ESTRATTO DELLA FONTE =
◆ ◆ ◆ ◆

Mascalzone Latino Audi Team conquista un altro importante punto contro gli svedesi di Artemis. Gli uomini di Onorato, nel secondo dei due match previsti nel Round Robin 1 del Louis Vuitton Trophy Dubai, hanno sconfitto di misura uno degli avversari più temuti.
Una vittoria meritatissima, anche se per il team italiano la quarta giornata del Trophy nel Golfo non era iniziata nel migliore dei modi.
Nel primo volo, purtroppo, il pre-partenza è stato decisivo: Gavin Brady (NZL) per aver sfiorato i prolungamenti posti sulla poppa della barca sfidante, ha preso una penalità, e nei restanti minuti non è riuscito a trovare un buon posizionamento sull'allineamento. Da subito il team svedese che questa volta è capitanato da Cameron Appleton (NZL) ha preso un buon margine di vantaggi e nulla ha potuto fare Mascalzone Latino per rovesciare la situazione. Sul traguardo sono stati 39 i secondi che separavano i due team.
Di tutt’altro tono il secondo volo. Partenza regolare per entrambi, ma Mascalzone Latino Audi Team riesce a prendere subito un leggero vantaggio sull'avversario; pochi metri dopo aver attraversato l'allineamento gli svedesi scelgono di separare le rotte, navigando sulla parte destra dell'area di regata.

◆ ◆ ◆ ◆

IL TUO OBIETTIVO = Puoi riscrivere parola per parola l'intero articolo sulla regata di Mascalzone Latino riportato sopra?

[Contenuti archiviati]
◆ ◆ ◆ ◆

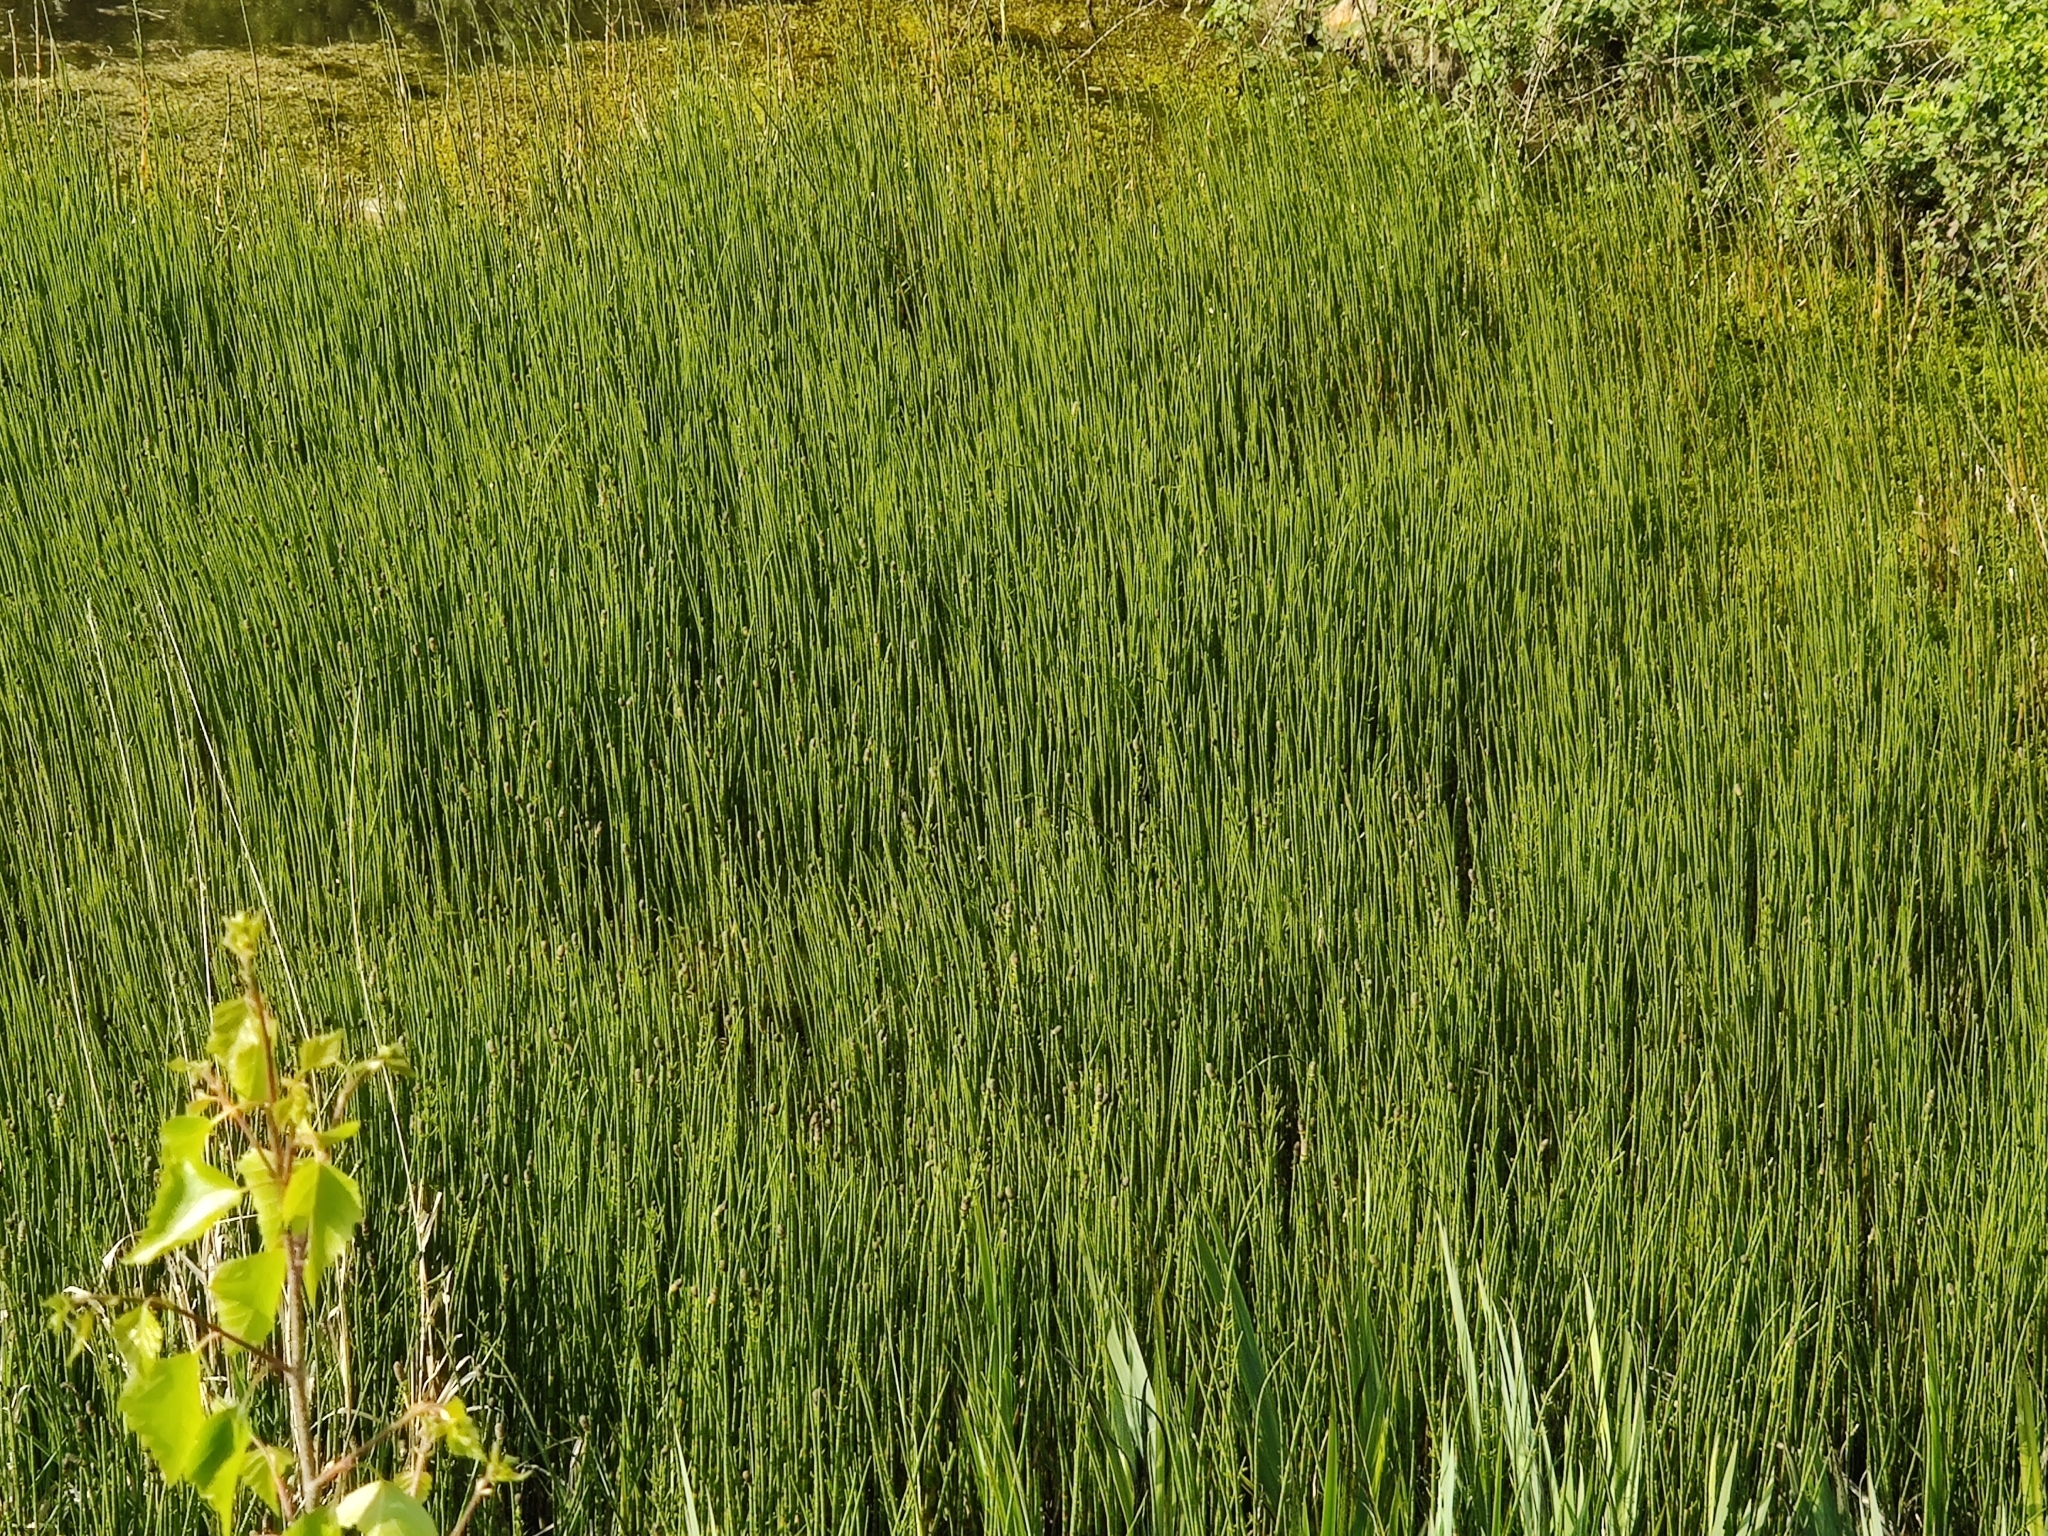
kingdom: Plantae
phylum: Tracheophyta
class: Polypodiopsida
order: Equisetales
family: Equisetaceae
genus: Equisetum
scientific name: Equisetum fluviatile
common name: Water horsetail
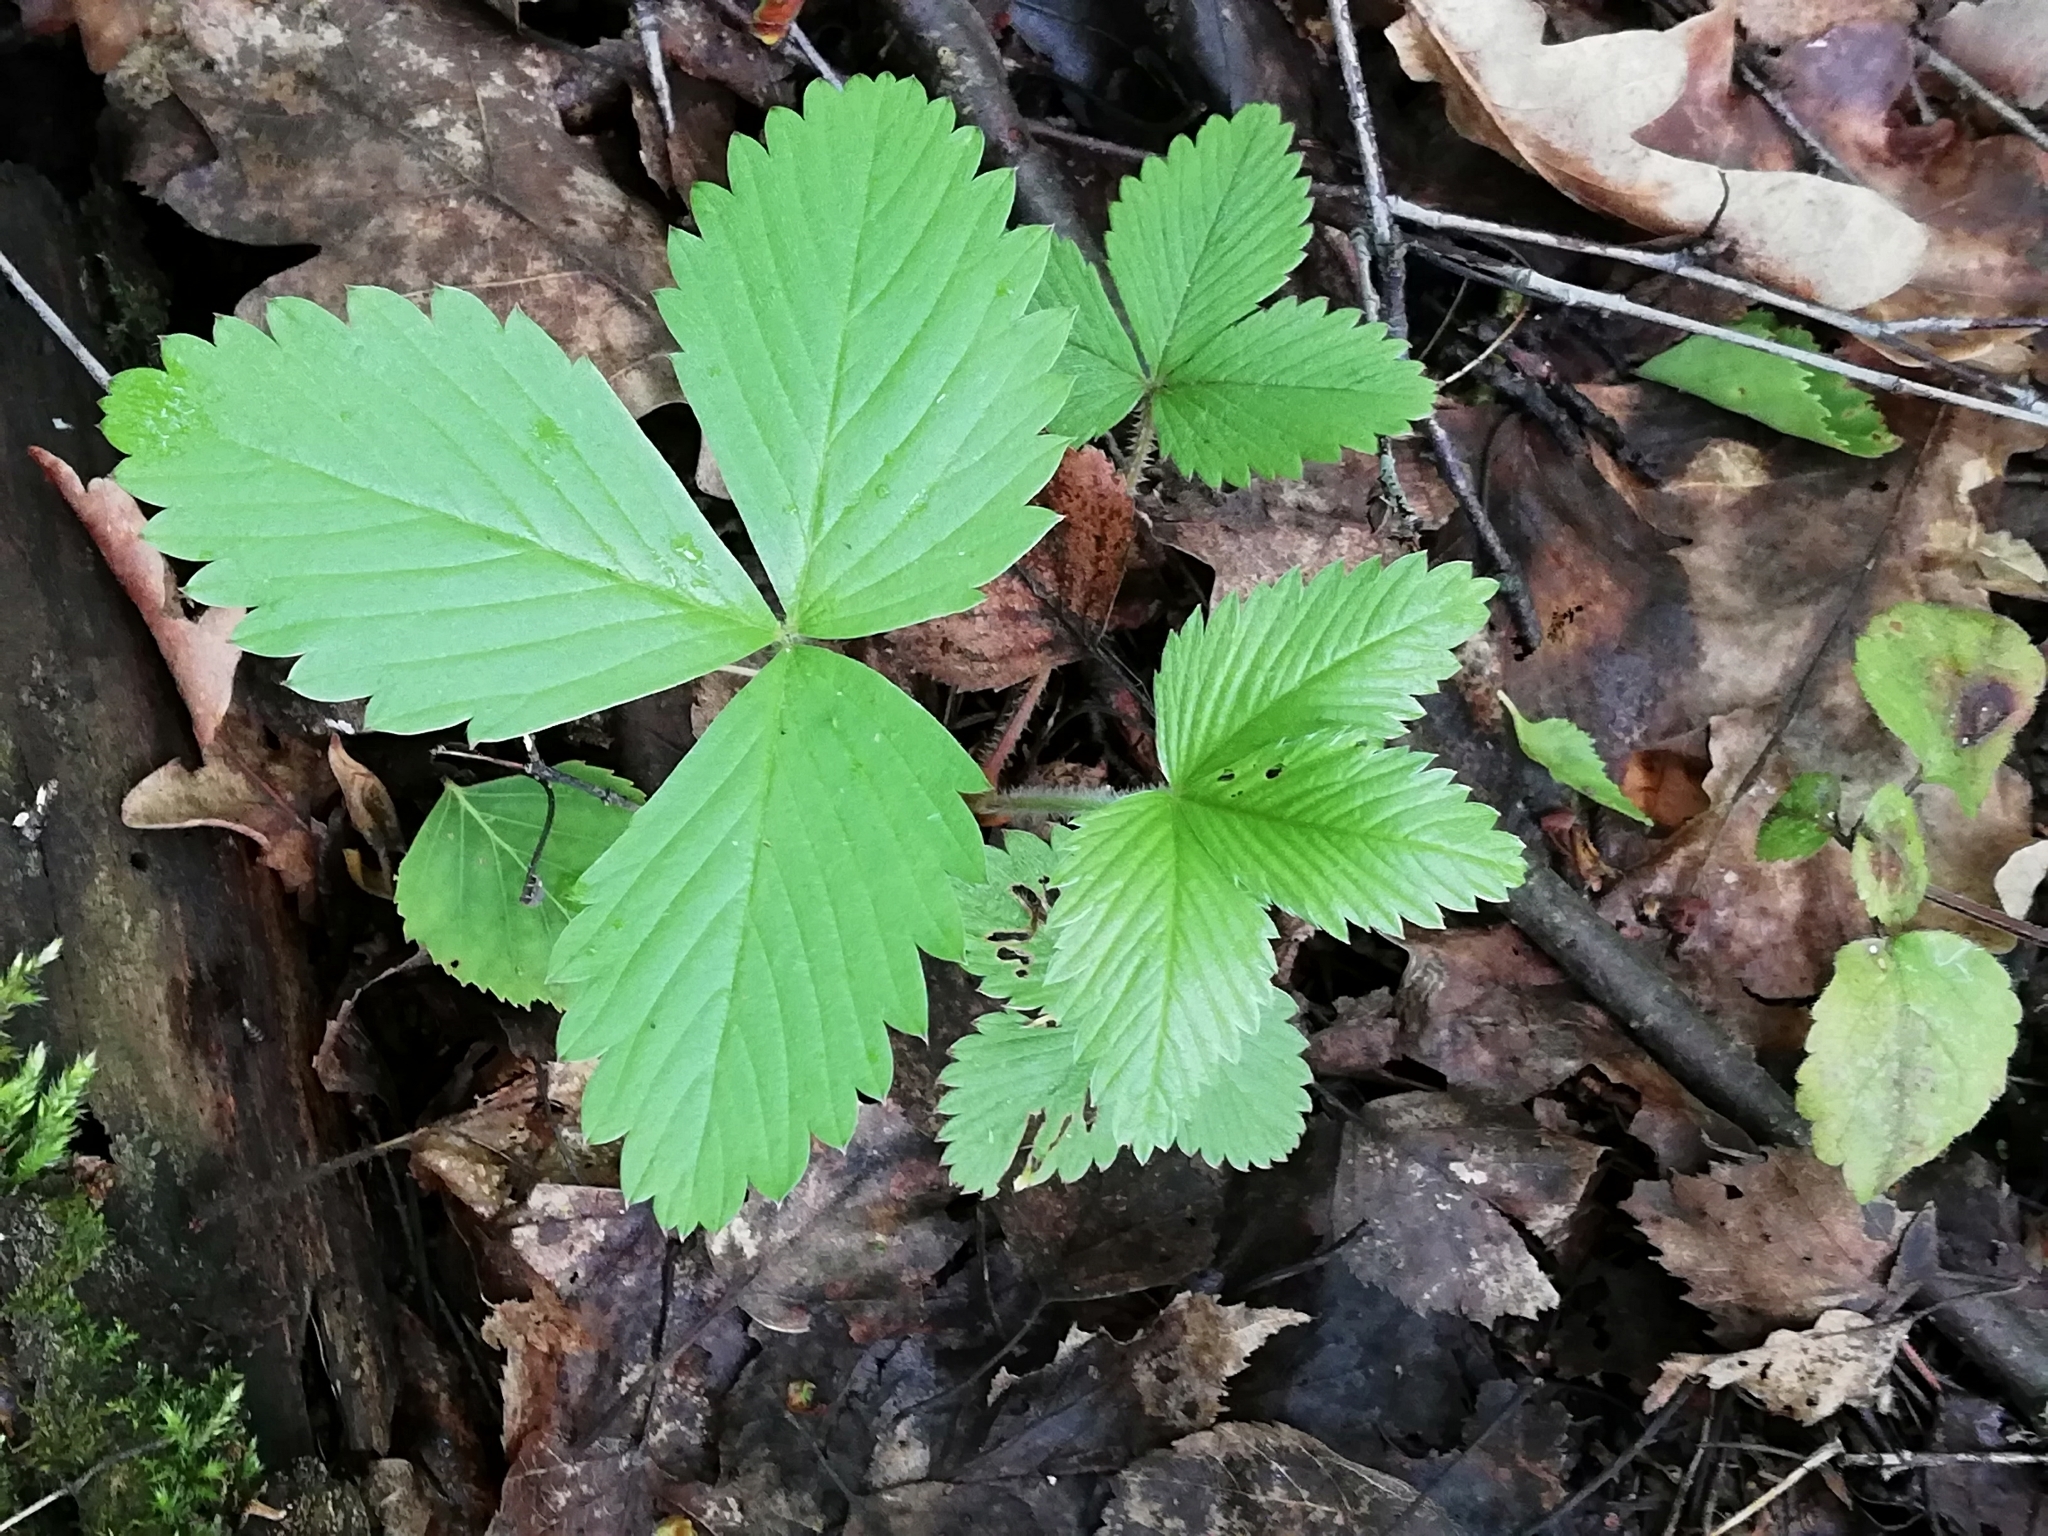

◆ ◆ ◆ ◆

RISPOSTA ATTESA =
Mascalzone Latino Audi Team conquista un altro importante punto contro gli svedesi di Artemis. Gli uomini di Onorato, nel secondo dei due match previsti nel Round Robin 1 del Louis Vuitton Trophy Dubai, hanno sconfitto di misura uno degli avversari più temuti.
Una vittoria meritatissima, anche se per il team italiano la quarta giornata del Trophy nel Golfo non era iniziata nel migliore dei modi.
Nel primo volo, purtroppo, il pre-partenza è stato decisivo: Gavin Brady (NZL) per aver sfiorato i prolungamenti posti sulla poppa della barca sfidante, ha preso una penalità, e nei restanti minuti non è riuscito a trovare un buon posizionamento sull'allineamento. Da subito il team svedese che questa volta è capitanato da Cameron Appleton (NZL) ha preso un buon margine di vantaggi e nulla ha potuto fare Mascalzone Latino per rovesciare la situazione. Sul traguardo sono stati 39 i secondi che separavano i due team.
Di tutt’altro tono il secondo volo. Partenza regolare per entrambi, ma Mascalzone Latino Audi Team riesce a prendere subito un leggero vantaggio sull'avversario; pochi metri dopo aver attraversato l'allineamento gli svedesi scelgono di separare le rotte, navigando sulla parte destra dell'area di regata.